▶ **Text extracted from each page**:
=== Begin Enclosure ===
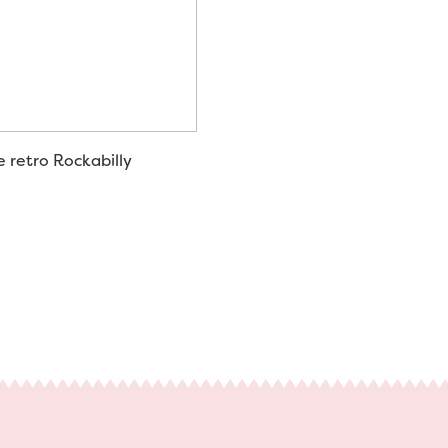
e retro Rockabilly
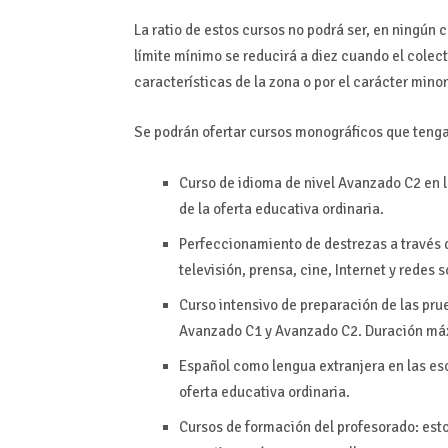
La ratio de estos cursos no podrá ser, en ningún c
límite mínimo se reducirá a diez cuando el colecti
características de la zona o por el carácter minor
Se podrán ofertar cursos monográficos que tengan
Curso de idioma de nivel Avanzado C2 en l
de la oferta educativa ordinaria.
Perfeccionamiento de destrezas a través 
televisión, prensa, cine, Internet y redes s
Curso intensivo de preparación de las prue
Avanzado C1 y Avanzado C2. Duración má
Español como lengua extranjera en las esc
oferta educativa ordinaria.
Cursos de formación del profesorado: esto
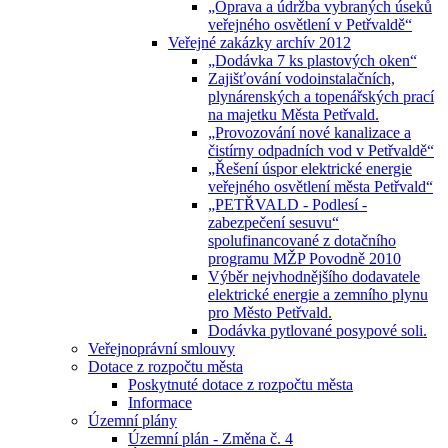
„Oprava a údržba vybraných úseků
veřejného osvětlení v Petřvaldě“
Veřejné zakázky archív 2012
„Dodávka 7 ks plastových oken“
Zajišťování vodoinstalačních,
plynárenských a topenářských prací
na majetku Města Petřvald.
„Provozování nové kanalizace a
čistírny odpadních vod v Petřvaldě“
„Řešení úspor elektrické energie
veřejného osvětlení města Petřvald“
„PETŘVALD - Podlesí -
zabezpečení sesuvu“
spolufinancované z dotačního
programu MŽP Povodně 2010
Výběr nejvhodnějšího dodavatele
elektrické energie a zemního plynu
pro Město Petřvald.
Dodávka pytlované posypové soli.
Veřejnoprávní smlouvy
Dotace z rozpočtu města
Poskytnuté dotace z rozpočtu města
Informace
Územní plány
Územní plán - Změna č. 4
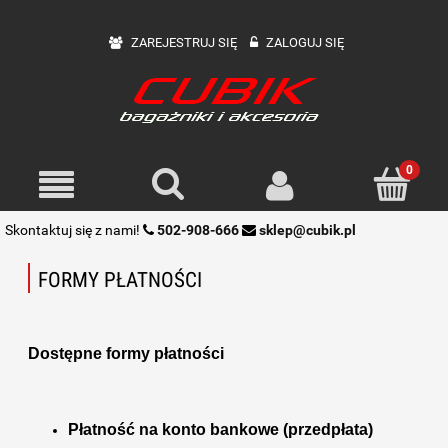
ZAREJESTRUJ SIĘ
ZALOGUJ SIĘ
Skontaktuj się z nami!
502-908-666
sklep@cubik.pl
FORMY PŁATNOŚCI
Dostępne formy płatności
Płatność na konto bankowe (przedpłata)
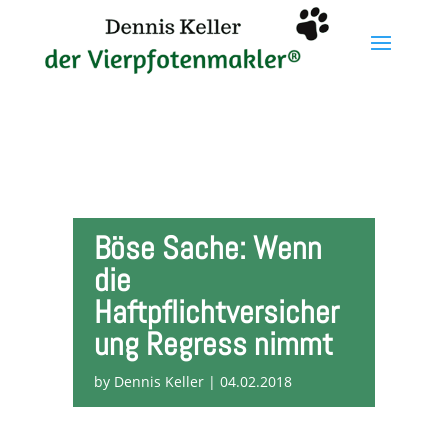
Böse Sache: Wenn
die
Haftpflichtversicher
ung Regress nimmt
by
Dennis Keller
|
04.02.2018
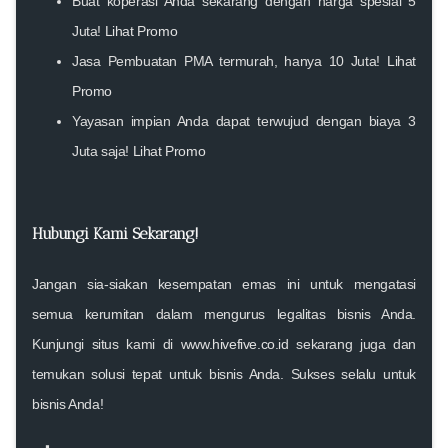
Buat koperasi Anda sekarang dengan harga spesial 5
Juta!
Lihat Promo
Jasa Pembuatan PMA termurah, hanya 10 Juta!
Lihat
Promo
Yayasan impian Anda dapat terwujud dengan biaya 3
Juta saja!
Lihat Promo
Hubungi Kami Sekarang!
Jangan sia-siakan kesempatan emas ini untuk mengatasi
semua kerumitan dalam mengurus legalitas bisnis Anda.
Kunjungi situs kami di
www.hivefive.co.id
sekarang juga dan
temukan solusi tepat untuk bisnis Anda. Sukses selalu untuk
bisnis Anda!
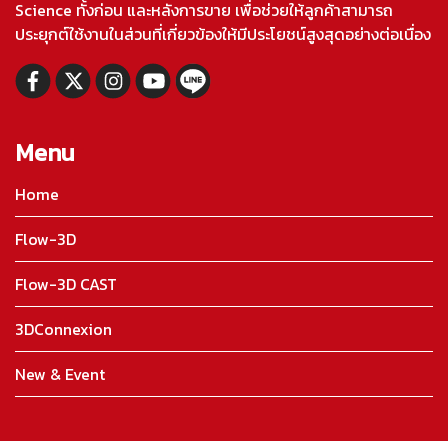
Science ทั้งก่อน และหลังการขาย เพื่อช่วยให้ลูกค้าสามารถ
ประยุกต์ใช้งานในส่วนที่เกี่ยวข้องให้มีประโยชน์สูงสุดอย่างต่อเนื่อง
Menu
Home
Flow-3D
Flow-3D CAST
3DConnexion
New & Event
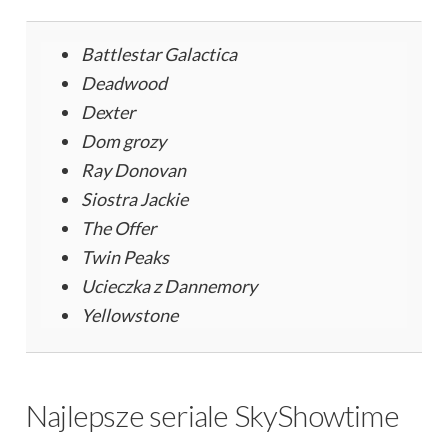
Battlestar Galactica
Deadwood
Dexter
Dom grozy
Ray Donovan
Siostra Jackie
The Offer
Twin Peaks
Ucieczka z Dannemory
Yellowstone
Najlepsze seriale SkyShowtime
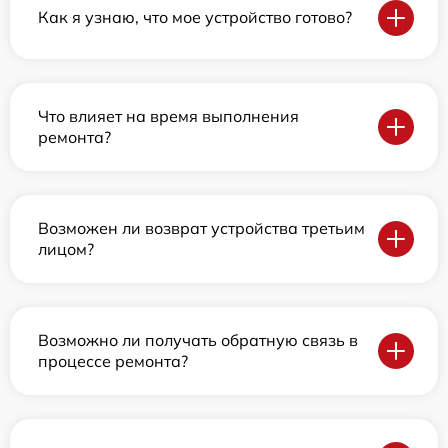
Как я узнаю, что мое устройство готово?
Что влияет на время выполнения
ремонта?
Возможен ли возврат устройства третьим
лицом?
Возможно ли получать обратную связь в
процессе ремонта?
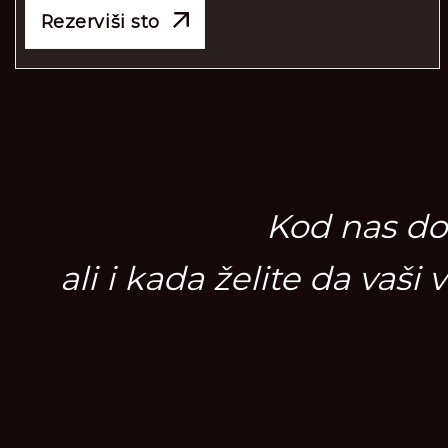
Rezerviši sto
Kod nas dol
ali i kada želite da vaši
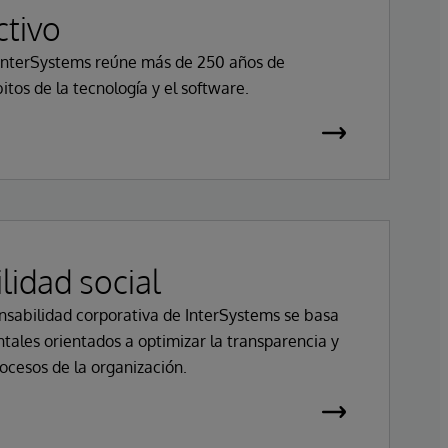
ctivo
e InterSystems reúne más de 250 años de
itos de la tecnología y el software.
idad social
nsabilidad corporativa de InterSystems se basa
tales orientados a optimizar la transparencia y
rocesos de la organización.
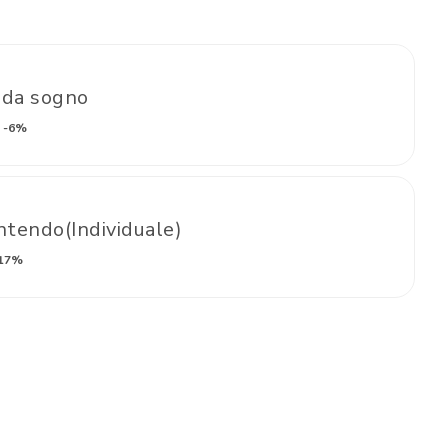
 da sogno
-6%
tendo(Individuale)
17%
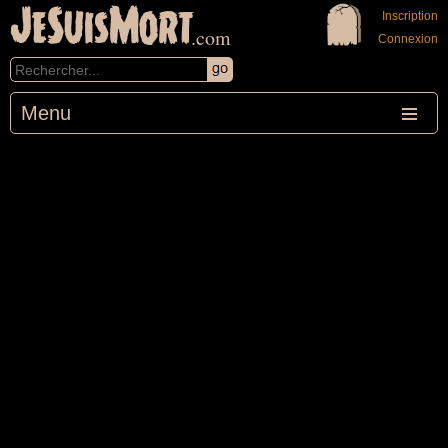
JeSuisMort
Inscription
.com
Connexion
Menu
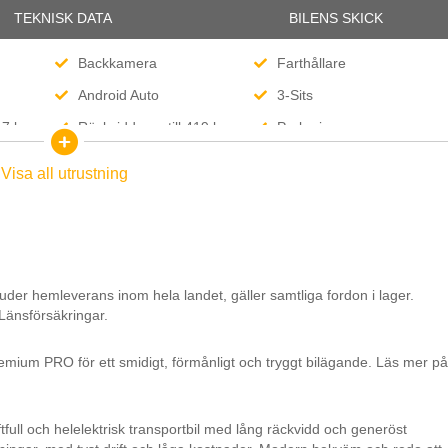
TEKNISK DATA
BILENS SKICK
Backkamera
Farthållare
Android Auto
3-Sits
317 km
Räckvidd upp till 419 km
Parkeringssensorer
Stad (WLTP)
Visa all utrustning
Stolsvärme
Elhissar
Bluetooth
USB Uttag
Svensksåld
Leasebar Till Företag
uder hemleverans inom hela landet, gäller samtliga fordon i lager.
 Länsförsäkringar.
emium PRO för ett smidigt, förmånligt och tryggt bilägande. Läs mer på
ull och helelektrisk transportbil med lång räckvidd och generöst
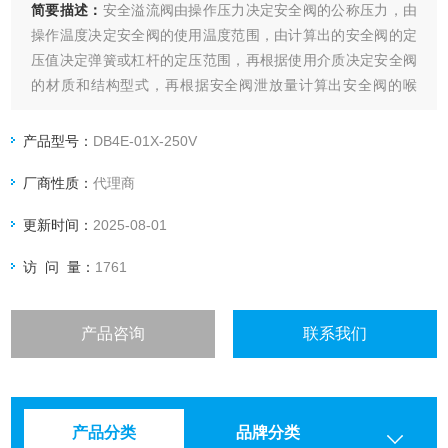
简要描述：
安全溢流阀由操作压力决定安全阀的公称压力，由
操作温度决定安全阀的使用温度范围，由计算出的安全阀的定
压值决定弹簧或杠杆的定压范围，再根据使用介质决定安全阀
的材质和结构型式，再根据安全阀泄放量计算出安全阀的喉
径。我司供应有贺德克HYDAC安全溢流阀DB4E系列。
产品型号：
DB4E-01X-250V
厂商性质：
代理商
更新时间：
2025-08-01
访 问 量：
1761
产品咨询
联系我们
产品分类
品牌分类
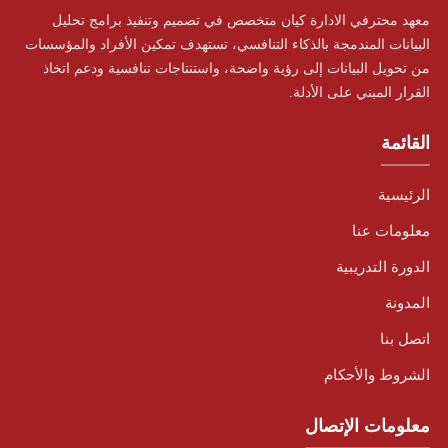
معهد محترفي الادارة كيان متخصص في تصميم وتنفيذ برامج تحليل
البيانات المندمجة بالذكاء التنافسي، تستهدف تمكين الأفراد والمؤسسات
من تحويل البيانات إلى رؤية واضحة، واستنتاجات تنافسية ودعم اتخاذ
القرار المبني على الأدلة.
القائمة
الرئيسية
معلومات عنا
الدورة التدريبية
المدونة
اتصل بنا
الشروط والأحكام
معلومات الإتصال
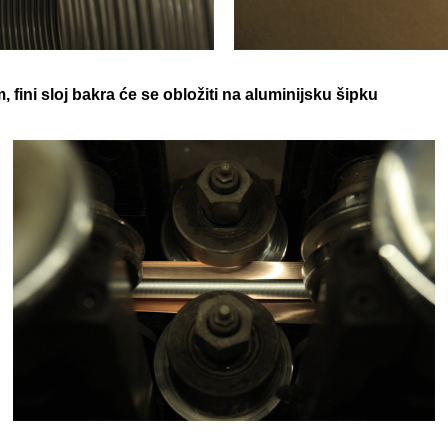
fini sloj bakra će se obložiti na aluminijsku šipku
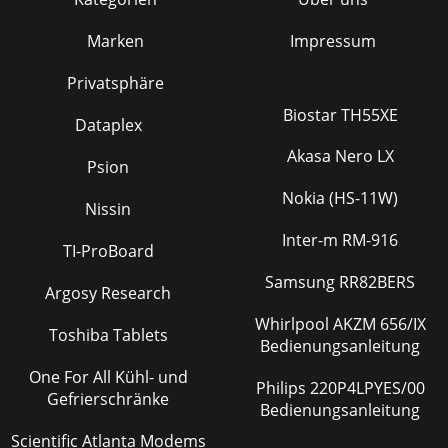
Marken
Impressum
Privatsphäre
Biostar TH55XE
Dataplex
Akasa Nero LX
Psion
Nokia (HS-11W)
Nissin
Inter-m RM-916
TI-ProBoard
Samsung RR82BERS
Argosy Research
Whirlpool AKZM 656/IX
Toshiba Tablets
Bedienungsanleitung
One For All Kühl- und
Philips 220P4LPYES/00
Gefrierschränke
Bedienungsanleitung
Scientific Atlanta Modems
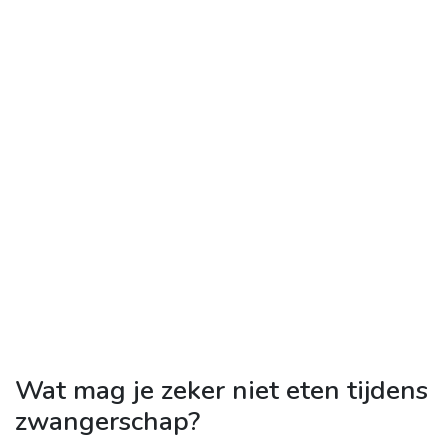
Wat mag je zeker niet eten tijdens
zwangerschap?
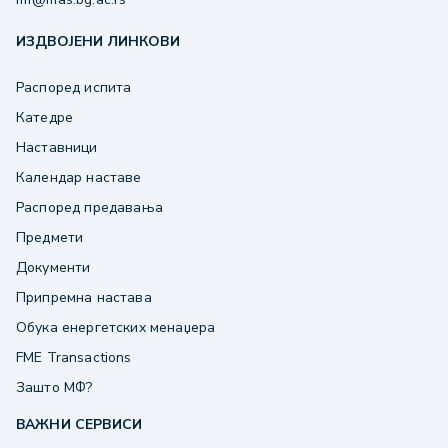
ИЗДВОЈЕНИ ЛИНКОВИ
Распоред испита
Катедре
Наставници
Календар наставе
Распоред предавања
Предмети
Документи
Припремна настава
Обука енергетских менаџера
FME Transactions
Зашто МФ?
ВАЖНИ СЕРВИСИ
=== End Enclosure ===
▶ **Task brief**:
Please repeat the text from all the records above word for word, leaving out the pictures.

▶ **Output**:
e retro Rockabilly
La ratio de estos cursos no podrá ser, en ningún c
límite mínimo se reducirá a diez cuando el colecti
características de la zona o por el carácter minor
Se podrán ofertar cursos monográficos que tengan
Curso de idioma de nivel Avanzado C2 en l
de la oferta educativa ordinaria.
Perfeccionamiento de destrezas a través 
televisión, prensa, cine, Internet y redes s
Curso intensivo de preparación de las prue
Avanzado C1 y Avanzado C2. Duración má
Español como lengua extranjera en las esc
oferta educativa ordinaria.
Cursos de formación del profesorado: esto
„Oprava a údržba vybraných úseků
veřejného osvětlení v Petřvaldě“
Veřejné zakázky archív 2012
„Dodávka 7 ks plastových oken“
Zajišťování vodoinstalačních,
plynárenských a topenářských prací
na majetku Města Petřvald.
„Provozování nové kanalizace a
čistírny odpadních vod v Petřvaldě“
„Řešení úspor elektrické energie
veřejného osvětlení města Petřvald“
„PETŘVALD - Podlesí -
zabezpečení sesuvu“
spolufinancované z dotačního
programu MŽP Povodně 2010
Výběr nejvhodnějšího dodavatele
elektrické energie a zemního plynu
pro Město Petřvald.
Dodávka pytlované posypové soli.
Veřejnoprávní smlouvy
Dotace z rozpočtu města
Poskytnuté dotace z rozpočtu města
Informace
Územní plány
Územní plán - Změna č. 4
ZAREJESTRUJ SIĘ
ZALOGUJ SIĘ
Skontaktuj się z nami!
502-908-666
sklep@cubik.pl
FORMY PŁATNOŚCI
Dostępne formy płatności
Płatność na konto bankowe (przedpłata)
Böse Sache: Wenn
die
Haftpflichtversicher
ung Regress nimmt
by
Dennis Keller
|
04.02.2018
Buat koperasi Anda sekarang dengan harga spesial 5
Juta!
Lihat Promo
Jasa Pembuatan PMA termurah, hanya 10 Juta!
Lihat
Promo
Yayasan impian Anda dapat terwujud dengan biaya 3
Juta saja!
Lihat Promo
Hubungi Kami Sekarang!
Jangan sia-siakan kesempatan emas ini untuk mengatasi
semua kerumitan dalam mengurus legalitas bisnis Anda.
Kunjungi situs kami di
www.hivefive.co.id
sekarang juga dan
temukan solusi tepat untuk bisnis Anda. Sukses selalu untuk
bisnis Anda!
Science ทั้งก่อน และหลังการขาย เพื่อช่วยให้ลูกค้าสามารถ
ประยุกต์ใช้งานในส่วนที่เกี่ยวข้องให้มีประโยชน์สูงสุดอย่างต่อเนื่อง
Menu
Home
Flow-3D
Flow-3D CAST
3DConnexion
New & Event
Battlestar Galactica
Deadwood
Dexter
Dom grozy
Ray Donovan
Siostra Jackie
The Offer
Twin Peaks
Ucieczka z Dannemory
Yellowstone
Najlepsze seriale SkyShowtime
Как я узнаю, что мое устройство готово?
Что влияет на время выполнения
ремонта?
Возможен ли возврат устройства третьим
лицом?
Возможно ли получать обратную связь в
процессе ремонта?
Rezerviši sto
Kod nas dol
ali i kada želite da vaši
ctivo
e InterSystems reúne más de 250 años de
itos de la tecnología y el software.
idad social
nsabilidad corporativa de InterSystems se basa
tales orientados a optimizar la transparencia y
rocesos de la organización.
 da sogno
-6%
tendo(Individuale)
17%
JeSuisMort
Inscription
.com
Connexion
Menu
TEKNISK DATA
BILENS SKICK
Backkamera
Farthållare
Android Auto
3-Sits
317 km
Räckvidd upp till 419 km
Parkeringssensorer
Stad (WLTP)
Visa all utrustning
Stolsvärme
Elhissar
Bluetooth
USB Uttag
Svensksåld
Leasebar Till Företag
uder hemleverans inom hela landet, gäller samtliga fordon i lager.
 Länsförsäkringar.
emium PRO för ett smidigt, förmånligt och tryggt bilägande. Läs mer på
ull och helelektrisk transportbil med lång räckvidd och generöst
简要描述：
安全溢流阀由操作压力决定安全阀的公称压力，由
操作温度决定安全阀的使用温度范围，由计算出的安全阀的定
压值决定弹簧或杠杆的定压范围，再根据使用介质决定安全阀
的材质和结构型式，再根据安全阀泄放量计算出安全阀的喉
径。我司供应有贺德克HYDAC安全溢流阀DB4E系列。
产品型号：
DB4E-01X-250V
厂商性质：
代理商
更新时间：
2025-08-01
访 问 量：
1761
产品咨询
联系我们
产品分类
品牌分类
معهد محترفي الادارة كيان متخصص في تصميم وتنفيذ برامج تحليل
البيانات المندمجة بالذكاء التنافسي، تستهدف تمكين الأفراد والمؤسسات
من تحويل البيانات إلى رؤية واضحة، واستنتاجات تنافسية ودعم اتخاذ
القرار المبني على الأدلة.
القائمة
الرئيسية
معلومات عنا
الدورة التدريبية
المدونة
اتصل بنا
الشروط والأحكام
معلومات الإتصال
fini sloj bakra će se obložiti na aluminijsku šipku
Marken
Impressum
Privatsphäre
Biostar TH55XE
Dataplex
Akasa Nero LX
Psion
Nokia (HS-11W)
Nissin
Inter-m RM-916
TI-ProBoard
Samsung RR82BERS
Argosy Research
Whirlpool AKZM 656/IX
Toshiba Tablets
Bedienungsanleitung
One For All Kühl- und
Philips 220P4LPYES/00
Gefrierschränke
Bedienungsanleitung
Scientific Atlanta Modems
Wat mag je zeker niet eten tijdens
zwangerschap?
ИЗДВОЈЕНИ ЛИНКОВИ
Распоред испита
Катедре
Наставници
Календар наставе
Распоред предавања
Предмети
Документи
Припремна настава
Обука енергетских менаџера
FME Transactions
Зашто МФ?
ВАЖНИ СЕРВИСИ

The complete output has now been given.